Aos 83 anos, ele ainda está pintando e fazendo novos experimentos com a arte, inclusive pinturas com iPad, sempre com cores fortes e marcantes. Muitos de seus trabalhos envolvem pessoas que ele ama, geralmente retratadas em pares para capturar seus relacionamentos e todos os sentimentos envolvidos nessas relações. Entre os retratados estão seus pais, amigos e seu ex-companheiro Gregory Evans. Costuma reunir imagens da natureza e de entes queridos, destacando como os relacionamentos mudam com o decorrer do tempo.

Hockney divide seu tempo entre Londres e sua casa de Los Angeles (Califórnia – EUA), local que adora pelo sol e pelos dias claros, constantemente retratados em seus trabalhos. Ele gosta de pintar piscinas dando a sensação que alguém acabou de pular na água, com um azul brilhante, trampolim e tudo mais que podemos ter direito.

A National Portrait Galery  começou este ano com a exposição “David Hockney: Drawing for Life”, na qual mostra retratos e autorretratos em papel com lápis, carvão e tinta, enfatizando o seu dom de testar novos materiais e de criar composições, inclusive com novas tecnologias. Um de seus retratos mais comoventes foi produzido em 1978, no dia do funeral de seu ex-marido. Desenhado em tinta sépia, a preferida de Rembrandt, o retrato mostra um homem de casaco e chapéu, como se estivesse avaliando a sua própria vida.

Essa capacidade criativa se dá porque ele trabalha sem parar. Carrega sempre consigo um caderninho e anota a todos os momentos novos detalhes, ideias e inspirações sobre absolutamente tudo o que vê pela frente para, depois, criar, pinturas especiais e cheias de significado. Cito um exemplo disso: “The Road to York through Sledmere” (1997), um maravilhoso quadro de uma estrada, cujas cores são notadas por poucas pessoas. Adoro esse quadro, que é um convite para olhar e refletir se realmente sabemos como é nossa jornada no mundo.
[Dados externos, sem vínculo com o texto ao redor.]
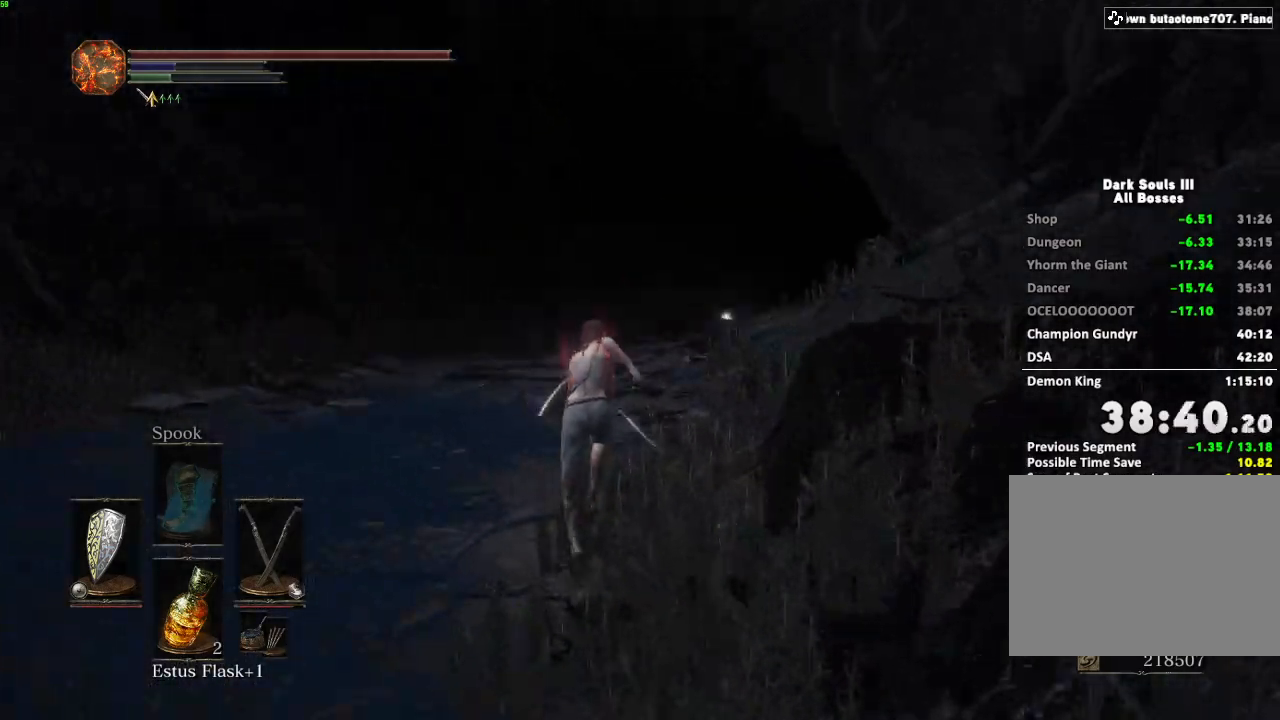
{"keys": ["space", "w"], "mouse": [], "events": []}
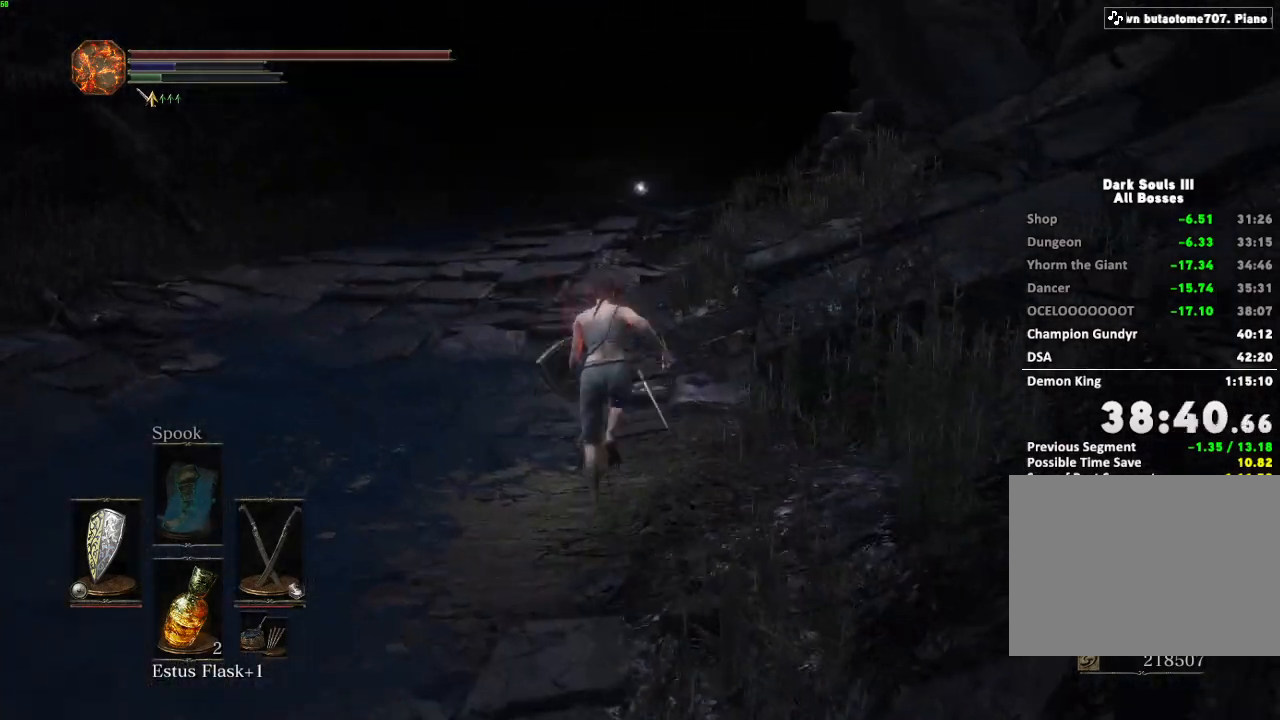
{"keys": ["space", "w"], "mouse": [], "events": [[33, "mouse_right", "down"], [100, "mouse_right", "up"]]}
A história dessa pintura é tão impressionante quanto suas cores. Seu grande amigo Jonathan Silver estava morrendo, diagnosticado com câncer terminal no verão de 1997, Hockney deixou a Califórnia para ficar ao lado de sua cama e dirigia todos os dias da casa em Bridlington, onde sua mãe e irmã moravam, para Wetherby, do outro lado de York, uma rota que o levou até Garrowby Hill. As três primeiras fotos de Yorkshire desse período descrevem partes da rota: The Road to York through Sledmere (1997), The Road across the Wolds (1997) e North Yorkshire (1997). Jonathan via as telas molhadas conforme Hockney as produzia. Foi um dos maiores presentes que sua alma poderia receber naquele momento de dor e de proximidade da morte. Outras estradas e rotas começaram a ser registradas pelo pintor após esse episódio.
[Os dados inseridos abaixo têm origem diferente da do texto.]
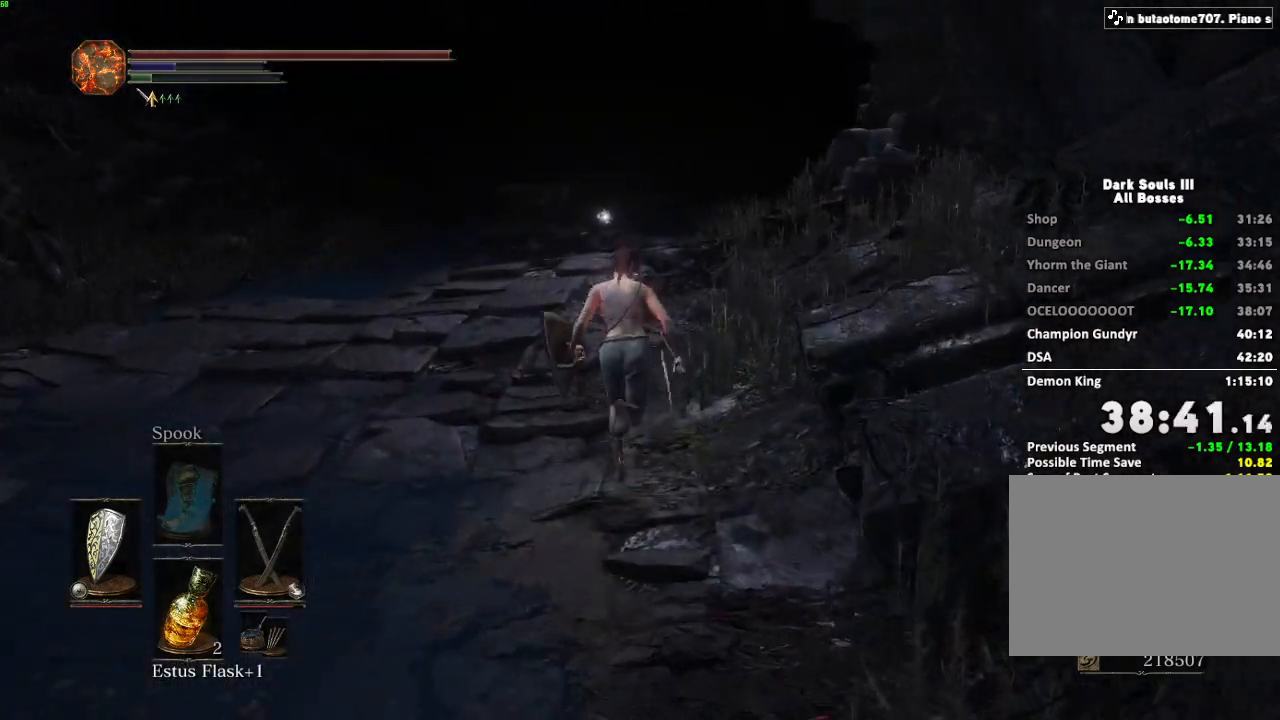
{"keys": ["w"], "mouse": [], "events": [[367, "space", "up"]]}
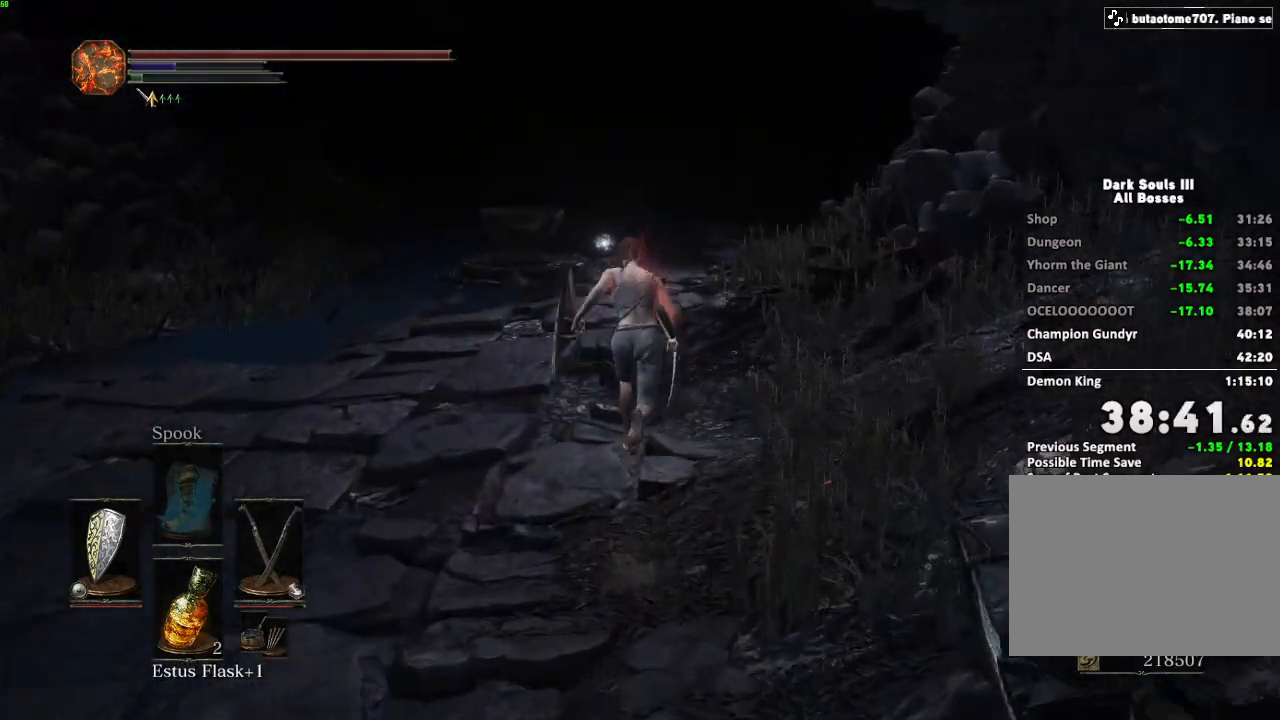
{"keys": ["w"], "mouse": [], "events": []}
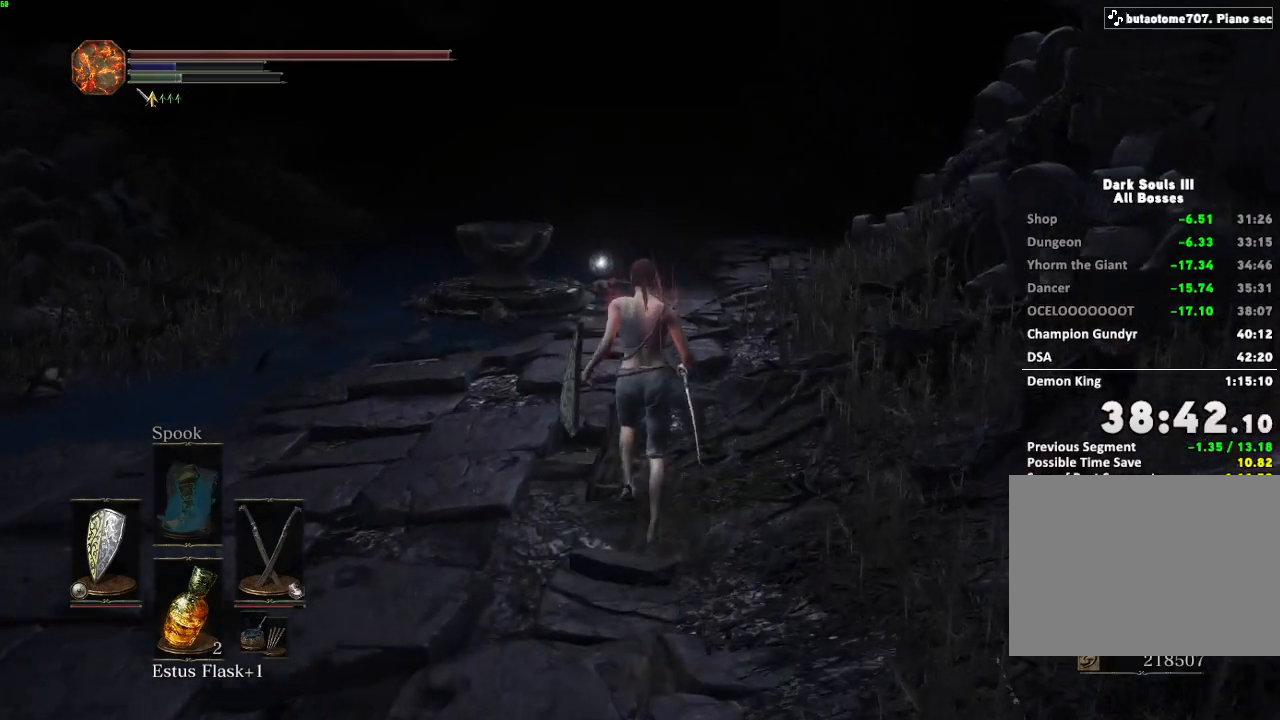
{"keys": ["w"], "mouse": [], "events": []}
Acompanhar seu trabalho é como viver uma nova experiência a cada dia. Há pouco tempo, saiu de sua casa em Los Angeles para inaugurar em Londres um vitral com flores de espinheiro na Abadia de Westminster. Imediatamente depois, fugiu da metrópole movimentada e barulhenta para uma viagem de três dias ao vazio do norte da França para assistir ao pôr-do-sol nas docas de Le Havre, tal como fez Monet quando decidiu pintar a catedral da cidade. Em poucos dias, um novo projeto foi criado: pintar a primavera na Normandia, como fez em Yorkshire, mas de uma forma diferente, geometricamente vibrante e colorida, mas com vermelho saturado e muito roxo.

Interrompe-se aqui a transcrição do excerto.